Collected data entries:
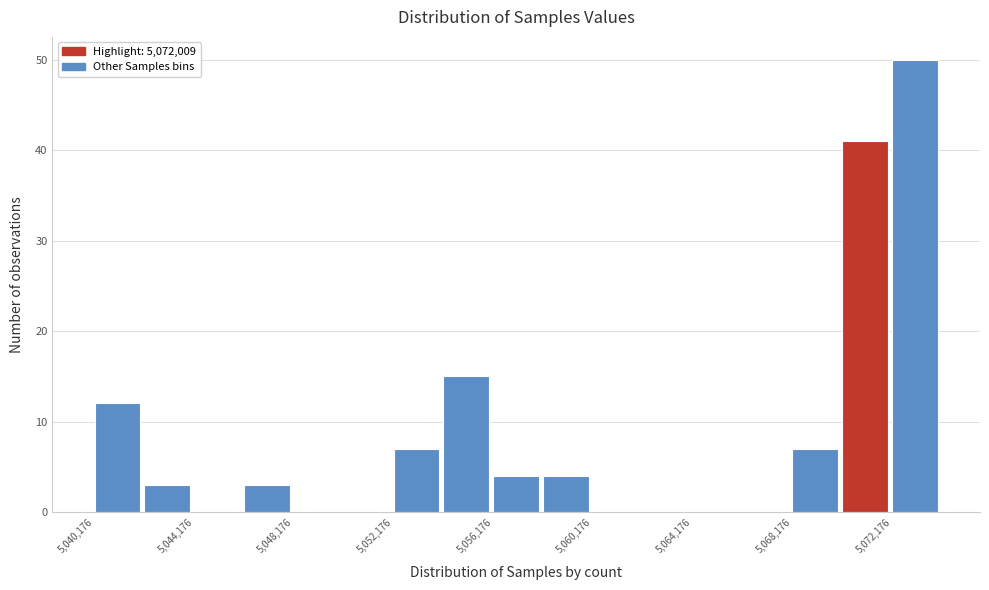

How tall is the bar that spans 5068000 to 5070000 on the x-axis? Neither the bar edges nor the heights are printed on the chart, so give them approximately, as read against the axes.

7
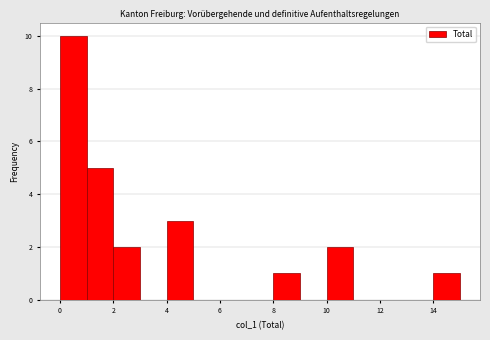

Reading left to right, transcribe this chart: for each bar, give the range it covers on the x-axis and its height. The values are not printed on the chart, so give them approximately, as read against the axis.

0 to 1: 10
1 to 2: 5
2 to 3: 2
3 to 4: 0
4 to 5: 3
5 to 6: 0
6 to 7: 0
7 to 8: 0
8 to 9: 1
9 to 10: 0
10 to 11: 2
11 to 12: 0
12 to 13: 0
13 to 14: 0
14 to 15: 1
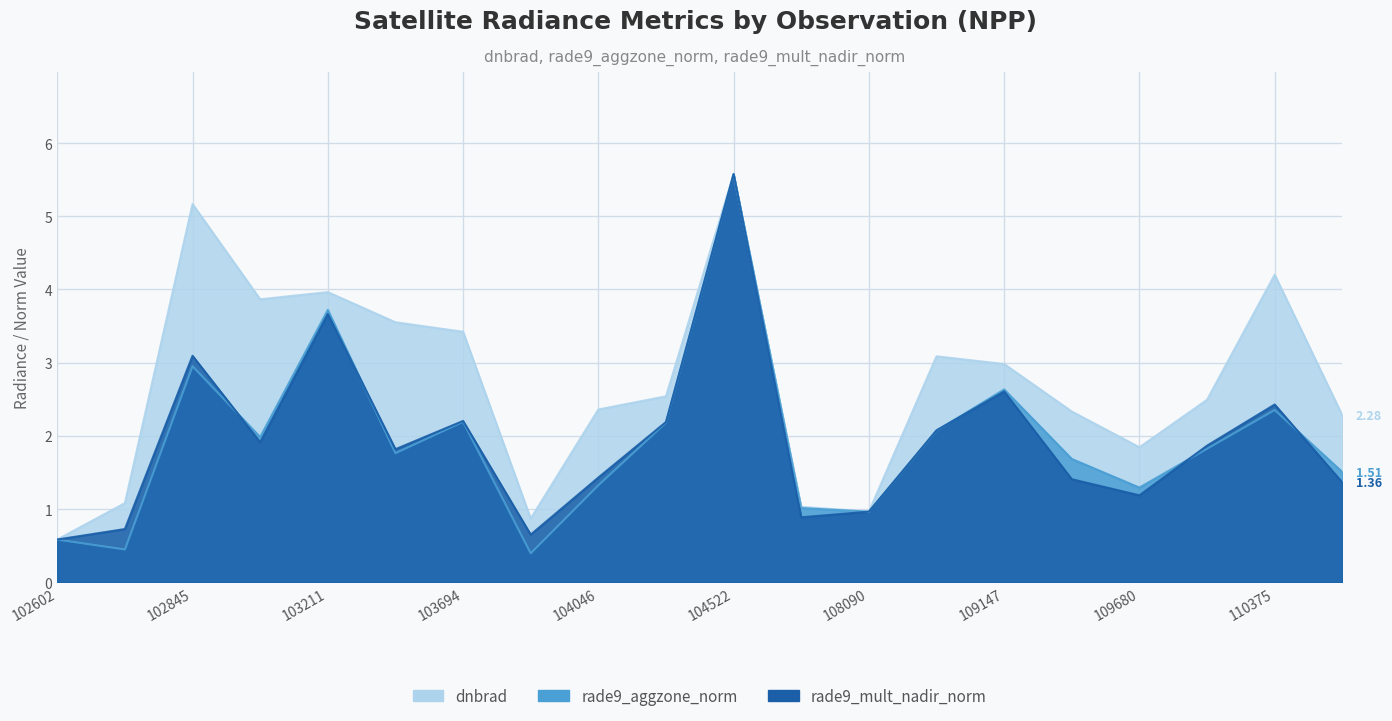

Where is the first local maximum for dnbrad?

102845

# Exercise goal
Revise all the rows above, replacing "chart" with "graph" wherever it occurs and leaving everything else unchanged. Leave the pictures out of your answer.

# Final answer
How tall is the bar that spans 5068000 to 5070000 on the x-axis? Neither the bar edges nor the heights are printed on the graph, so give them approximately, as read against the axes.

7

Reading left to right, transcribe this graph: for each bar, give the range it covers on the x-axis and its height. The values are not printed on the graph, so give them approximately, as read against the axis.

0 to 1: 10
1 to 2: 5
2 to 3: 2
3 to 4: 0
4 to 5: 3
5 to 6: 0
6 to 7: 0
7 to 8: 0
8 to 9: 1
9 to 10: 0
10 to 11: 2
11 to 12: 0
12 to 13: 0
13 to 14: 0
14 to 15: 1

Where is the first local maximum for dnbrad?

102845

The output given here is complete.